Waycation

Way.ca.tion: A rest for the mind; an unconventional method of escaping the moment and returning refreshed and better than before.

Sunday, October 4, 2009

How to Deal With An Angry Boss

The right communications skills can be the antidote to a toxic boss. The bad news is if you haven't learned them then an argument is certain to ensue. The good news is good communication skills can be learned. Communication skills can place you and the angry boss into what I call productive dialogue and a little strategy can offset and diffuse a potentially very bad situation.


The boss that comes in and yells is unequivocally inappropriate however a one time incident has a different set of symptoms/results than a boss that does this behavior all the time. A boss that is prone to inappropriate behavior definitely has one of the issues of communications, emotional intelligence or stress and should get help.

Having said that my answer to the question is to excuse yourself to the restroom! I know this seems random however I have divorcing clients in court do it all the time. It is the only thing a person won't say "no" too. That time away allows you to collect yourself. Most people have to step out of the ring as it is very easy to go right into defending oneself however if you can do this without the "bathroom trick", then by all means do so. Just know that it takes two to argue and stepping out of the ring for a moment will allow you to comeback and diffuse. Once you return ask your boss into an office with a closed door to finish the discussion. Or if you have the presence of mind to stay in the ring you can go to the final step.
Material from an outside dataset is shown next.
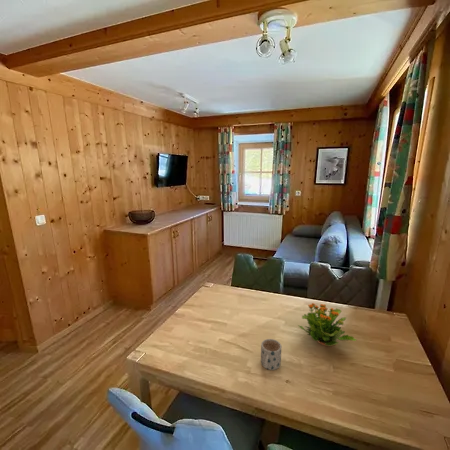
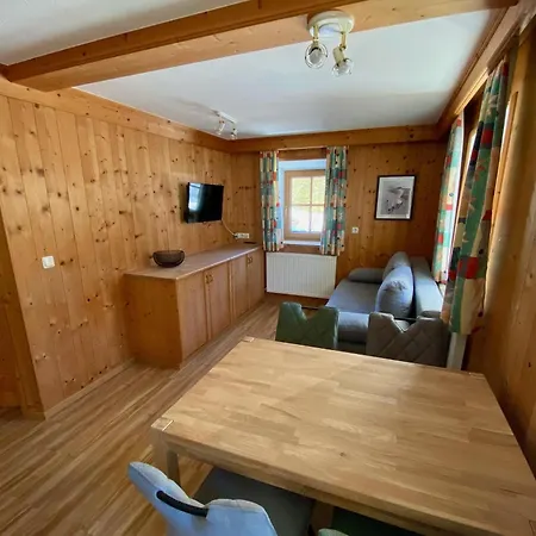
- mug [260,338,282,371]
- potted flower [297,302,357,347]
Here is where you close in for the kill-offer your boss what he wants while presenting him with a neutral factual way to get there-by treating you better!

"I want to give you everything that you want in the future. At the same time, I find it difficult to do that when I am being criticized. It makes it harder for me to do my best. Where could we go from here?"

Now you are in productive dialogue and can start negotiating a win-win solution as an adult. This can help facilitate change without putting your boss on the defensive. Use facts by saying "share with me your performance expectations" or " talk to me before criticizing my work". Remember stay away from provocative language such as " what a jerk" or "what dummy calls employees out"?